Interview de Jean-Marc Ayrault, Ministre des Affaires étrangères et du Développement international, à BFMTV.

Q - Nous sommes en direct avec Jean-Marc Ayrault, le ministre des affaires étrangères et du développement international. Bonsoir Monsieur Ayrault.

R - Bonsoir.

Q - Vous êtes à New York à l’assemblée générale de l’ONU, la 71e assemblée générale où la communauté internationale semble assister justement, impuissante, à la suite de l’exode des réfugiés venant de Syrie car la trêve ne tient toujours pas. Impuissance de l’ONU, des Français, des Américains. C’est cela l’image, aujourd’hui, de la communauté internationale ?

R - Il ne faut pas tenir toujours un discours négatif. Nous avons eu hier, et une autre lundi, une réunion sur la question des réfugiés. Ce sont 65 millions de personnes qui sont réfugiées ou déplacées. C’est le chiffre le plus considérable depuis la Seconde guerre mondiale, c’est-à-dire l’équivalent de la population de la France. Ce n’est pas seulement l’Europe qui est concernée, c’est aussi le continent africain, c’est l’Asie, c’est le monde entier qui est confronté à cette masse d’hommes, de femmes et d’enfants qui fuient. Ils fuient quoi ?

Ils fuient la guerre d’abord. C’est pourquoi vous évoquez la Syrie à juste titre. Mais ils fuient aussi la faim et ils fuient aussi les dérèglements climatiques. Tout l’enjeu et toute la responsabilité de la communauté internationale, c’est de répondre à toutes ces crises. En même temps, il faut d’abord gérer l’urgence. Tous ces réfugiés qui arrivent, que ce soit en Europe ou ailleurs, il faut pouvoir les accueillir. Ils peuvent demander le droit d’asile. Il faut rétablir les faits.

Quand M. Sarkozy dit que la France va être submergée par l’immigration et les réfugiés, nous sommes plutôt submergés par sa démagogie. L’année dernière, la France a reçu 80.000 demandes de droit d’asile et elle s’est engagée à accueillir 30.000 personnes supplémentaires sur deux ans. On est quand même très loin d’être submergés. Simplement, nous prenons notre part de solidarité et, surtout, nous respectons nos engagements internationaux, c’est-à-dire le droit d’asile. Nous instruisons chaque demande puisqu’il y a des personnes qui ne peuvent pas y prétendre et qui ont vocation à retourner dans leur pays si elles n’entrent pas dans ce cadre.

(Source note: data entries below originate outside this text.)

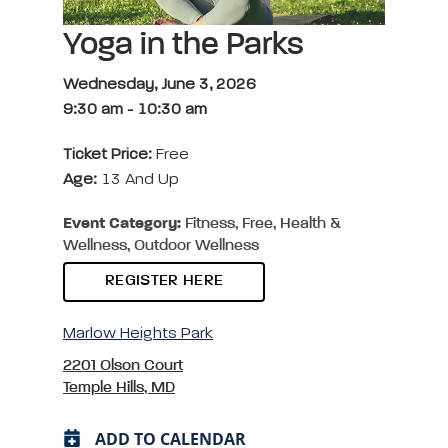
Yoga in the Parks
Wednesday, June 3, 2026
9:30 am
-
10:30 am
Ticket Price:
Free
Age:
13 And Up
Event Category:
Fitness, Free, Health &
Wellness, Outdoor Wellness
REGISTER HERE
Marlow Heights Park
2201 Olson Court
Temple Hills, MD
ADD TO CALENDAR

Simplement, il faut travailler avec dignité. Et quand nous voyons à Calais des milliers de personnes qui sont dans ce qu’on appelle la jungle, il est du devoir de l’État, effectivement, de démanteler ce qu’on appelle cette jungle pour traiter humainement ces personnes, pour les répartir de façon modeste sur l’ensemble du territoire national - nous sommes un pays de 65 millions d’habitants au moins - et de le faire dans la dignité pour instruire les demandes de droit d’asile. Puis ceux qui ne pourront pas y prétendre, ils repartiront dans leur pays.

C’est comme cela qu’il faut travailler, pas en utilisant cette question pour gagner quelques voix, surtout pour gagner des voix dans une primaire, alors que la France a besoin qu’on traite les problèmes, qu’on le fasse de façon apaisée et responsable. En tout cas, c’est ce que j’essaie de faire ici, à New York. Je viens de m’exprimer devant le conseil de sécurité justement pour travailler sur les causes et en particulier l’une des causes, c’est la guerre et la guerre en Syrie. Et il faut qu’on continue à se battre pour obtenir un cessez-le-feu.